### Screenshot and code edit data
= Beginning of Section =

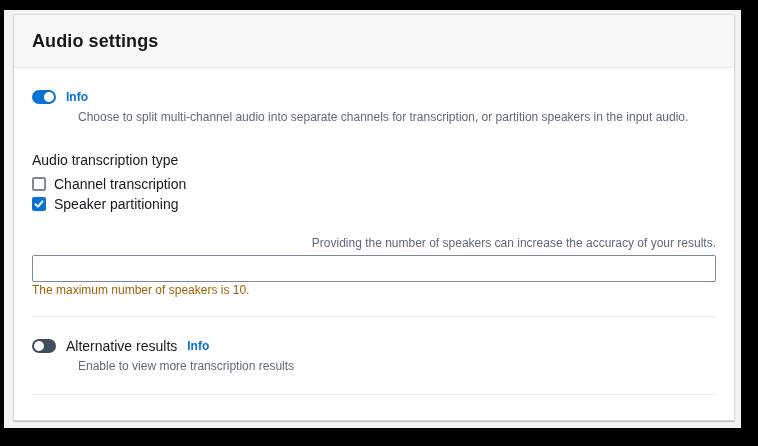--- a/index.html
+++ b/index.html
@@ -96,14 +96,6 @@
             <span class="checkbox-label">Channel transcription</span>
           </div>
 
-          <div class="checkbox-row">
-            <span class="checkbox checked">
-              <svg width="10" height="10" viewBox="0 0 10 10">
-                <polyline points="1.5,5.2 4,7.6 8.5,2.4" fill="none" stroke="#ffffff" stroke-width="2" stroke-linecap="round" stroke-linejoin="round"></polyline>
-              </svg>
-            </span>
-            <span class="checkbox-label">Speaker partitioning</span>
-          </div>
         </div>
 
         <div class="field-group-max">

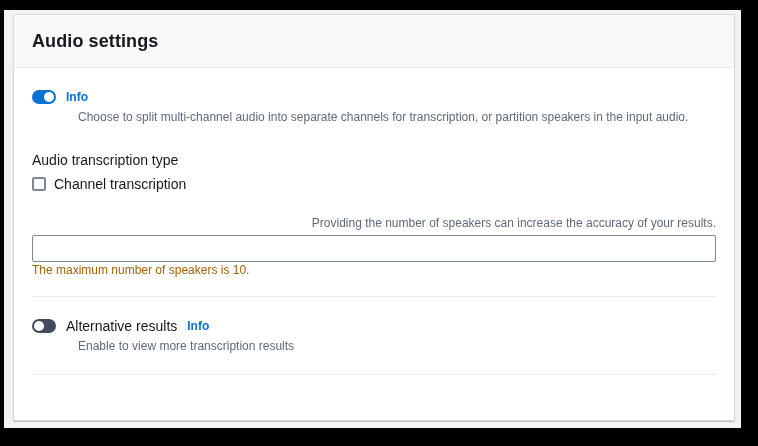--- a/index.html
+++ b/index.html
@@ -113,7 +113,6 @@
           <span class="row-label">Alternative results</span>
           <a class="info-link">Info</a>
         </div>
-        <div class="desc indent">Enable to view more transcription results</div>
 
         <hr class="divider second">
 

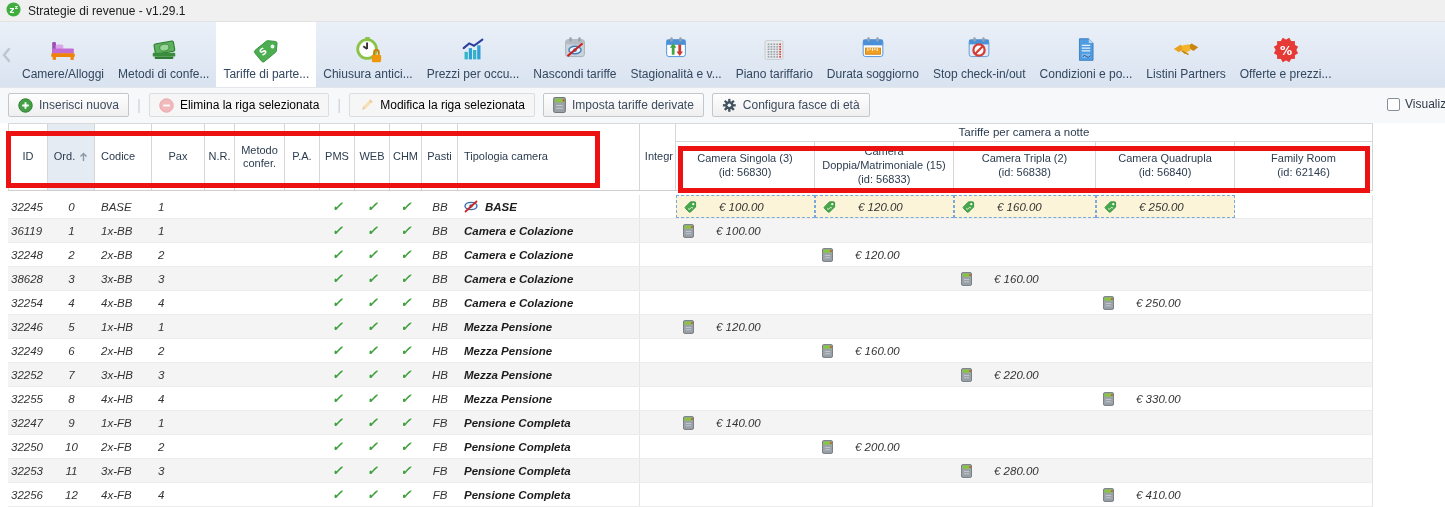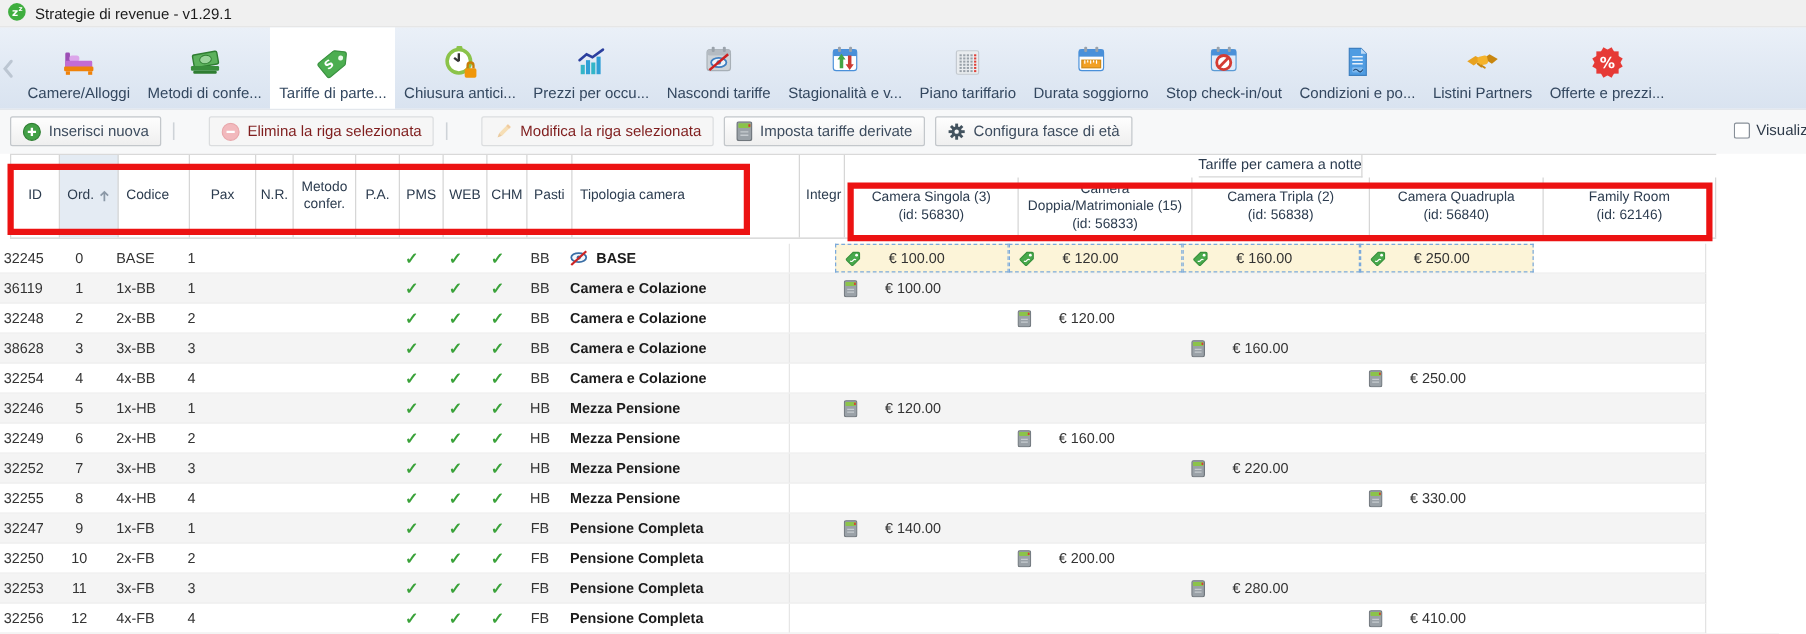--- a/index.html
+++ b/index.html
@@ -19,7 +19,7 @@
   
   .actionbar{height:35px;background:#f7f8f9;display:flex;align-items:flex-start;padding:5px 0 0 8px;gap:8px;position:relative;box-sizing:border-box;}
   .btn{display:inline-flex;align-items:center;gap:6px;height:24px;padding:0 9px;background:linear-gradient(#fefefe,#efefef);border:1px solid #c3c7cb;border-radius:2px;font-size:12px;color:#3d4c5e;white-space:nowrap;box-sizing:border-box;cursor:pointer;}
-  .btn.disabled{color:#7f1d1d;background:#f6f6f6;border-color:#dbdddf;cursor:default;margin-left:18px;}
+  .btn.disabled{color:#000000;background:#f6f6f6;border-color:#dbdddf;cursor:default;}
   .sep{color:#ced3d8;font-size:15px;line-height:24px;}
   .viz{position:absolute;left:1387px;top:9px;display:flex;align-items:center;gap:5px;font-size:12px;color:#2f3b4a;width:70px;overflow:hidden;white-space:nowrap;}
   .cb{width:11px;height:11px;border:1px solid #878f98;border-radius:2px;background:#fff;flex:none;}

= End of Section =
= Beginning of Section =

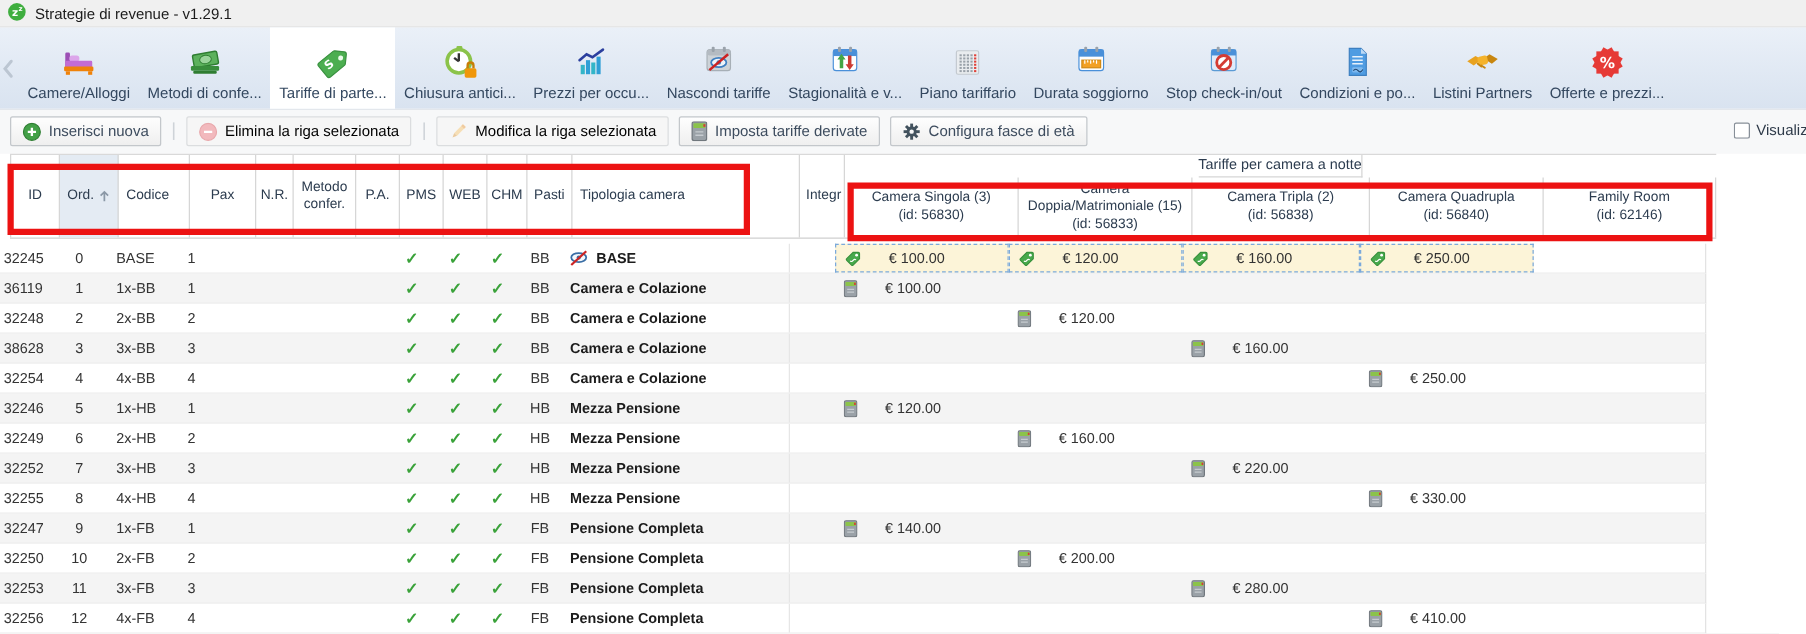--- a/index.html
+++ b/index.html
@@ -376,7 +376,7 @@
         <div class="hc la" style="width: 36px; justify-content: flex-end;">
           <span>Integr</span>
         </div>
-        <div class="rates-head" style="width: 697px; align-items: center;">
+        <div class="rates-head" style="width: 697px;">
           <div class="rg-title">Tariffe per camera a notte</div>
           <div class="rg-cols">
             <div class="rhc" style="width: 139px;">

= End of Section =

### Try it
Copy out the lines of the data where the word "left" can be found.

### Worked solution
-  .btn.disabled{color:#7f1d1d;background:#f6f6f6;border-color:#dbdddf;cursor:default;margin-left:18px;}
   .viz{position:absolute;left:1387px;top:9px;display:flex;align-items:center;gap:5px;font-size:12px;color:#2f3b4a;width:70px;overflow:hidden;white-space:nowrap;}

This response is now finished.